REQUIREMENT: Pick out every line in the listing below that contains the string "Smile", and copy each one.

TASK INPUT:
*-*-*
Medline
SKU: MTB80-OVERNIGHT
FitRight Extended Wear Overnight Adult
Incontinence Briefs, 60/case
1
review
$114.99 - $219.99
*-*-*
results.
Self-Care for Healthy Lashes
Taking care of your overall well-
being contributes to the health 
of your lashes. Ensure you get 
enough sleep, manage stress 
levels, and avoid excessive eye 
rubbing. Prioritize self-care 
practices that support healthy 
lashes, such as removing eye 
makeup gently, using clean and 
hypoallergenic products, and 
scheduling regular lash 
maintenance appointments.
*-*-*
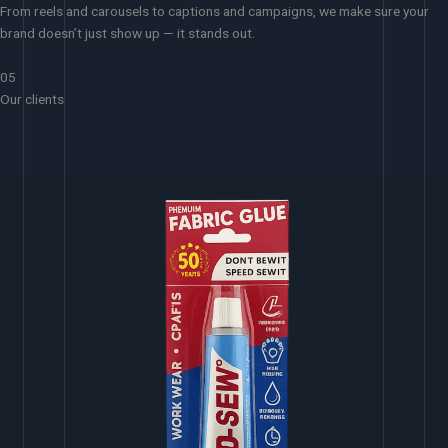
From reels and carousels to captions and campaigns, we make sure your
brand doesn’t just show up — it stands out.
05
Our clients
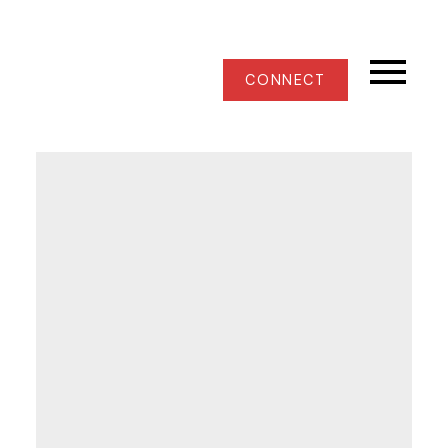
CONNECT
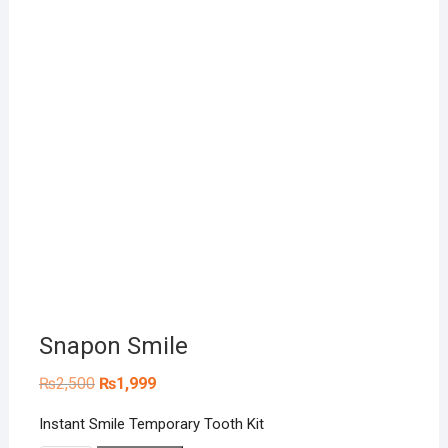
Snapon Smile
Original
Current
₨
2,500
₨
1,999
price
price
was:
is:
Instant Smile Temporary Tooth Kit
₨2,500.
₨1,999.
*-*-*
RESPONSE:
Snapon Smile
Instant Smile Temporary Tooth Kit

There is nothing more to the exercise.